Hollie Nyseth Brehm pictured talking to a Rwandan man in front of a garden with purple flowers.

Hollie Nyseth Brehm, ’08, talks with a survivor of a massacre at a church in eastern Rwanda in 2012. Many Rwandans hid in churches during the genocide in 1994, thinking they would be safe, so multiple massacres occurred in churches. This survivor was a young child there at the time. His mom was killed, but he and his sister were able to escape. This is in the mass graves; the color of remembrance in Rwanda is purple, so the mass graves are decorated with purple flowers.

Delgado made Nyseth Brehm her lab assistant and was the first to encourage her to pursue graduate school. She was accepted into several prestigious programs and chose University of Minnesota, where she received a National Science Foundation Graduate Research Fellowship near the end of her second year.

At the University of Minnesota, she became interested, more specifically, in studying genocide. Her dissertation aims to understand why genocides occur and how they unfold. She analyzed the preconditions of genocide in about 150 countries during the last 50 years. She spent four months doing fieldwork in Rwanda and Bosnia, where she conducted 70 interviews with people who witnessed violence across the countries. She also interviewed Darfur refugees in other African countries as genocide is still ongoing in Darfur.

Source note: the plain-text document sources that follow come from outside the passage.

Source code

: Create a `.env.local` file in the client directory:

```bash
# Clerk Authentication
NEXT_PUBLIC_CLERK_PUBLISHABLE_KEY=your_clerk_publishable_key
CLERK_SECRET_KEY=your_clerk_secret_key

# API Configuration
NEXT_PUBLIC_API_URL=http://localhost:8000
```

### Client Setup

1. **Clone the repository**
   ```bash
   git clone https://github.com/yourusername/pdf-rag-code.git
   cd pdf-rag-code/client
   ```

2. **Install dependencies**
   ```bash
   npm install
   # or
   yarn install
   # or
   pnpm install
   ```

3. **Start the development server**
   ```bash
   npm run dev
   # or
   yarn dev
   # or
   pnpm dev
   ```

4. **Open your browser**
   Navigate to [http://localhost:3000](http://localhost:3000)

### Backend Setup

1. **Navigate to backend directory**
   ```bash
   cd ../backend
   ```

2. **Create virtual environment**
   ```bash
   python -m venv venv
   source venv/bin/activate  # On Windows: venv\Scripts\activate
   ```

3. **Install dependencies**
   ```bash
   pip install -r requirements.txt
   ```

“I ran into her faculty in Minnesota and their statements to me have been — ‘Can you please send me more students from UW-L like Hollie,’” says Delgado. “I feel enormous pride for her and I think this validates that UW-L’s program in sociology is extremely strong in preparing its students.”

Delgado says she and Nyseth Brehm have been in touch since she graduated, recently meeting up in Minneapolis.

“Hollie has a special place in my heart and I couldn’t be happier for her,” says Delgado. “If anyone can change the world, it’s Hollie.”

Changing the world

For Nyseth Brehm, changing the world isn’t too much of a stretch. She’s already played some prominent humanitarian roles. She worked with the Rwandan government’s genocide prevention commission to train government officials on how to conduct research and is doing an assessment of the country’s local courts that tried genocide suspects.

During her last year as an undergraduate, she co-founded a Minneapolis-based school for Somali refugees and has served as chair of the school board for the past three years. She also volunteers for non-profits dedicated to human rights and shares her research results with non-profit organizations.

Ultimately, Nyseth Brehm wants to help understand early warning signs of genocide and inform genocide prevention efforts. She hopes to one day be the United Nations special adviser on genocide.

She looks forward to teaching others about the subject that she fell in love with as an undergraduate. She will be an assistant professor at Ohio State University in the fall.

“I really hope to convey what one individual can do,” she says. “A lot of students are pretty optimistic and want to go out and change the world. I want to help nurture that, but also help them be a little more critical and take time to reflect on their privilege and the sociological factors shaping their and other’s life experiences.”

And, she adds, that she’d like to encourage a little sociological imagination — like Professor Delgado did for her.

“I want students to question everything — why things are the way they are — whether a child’s toy or genocide.”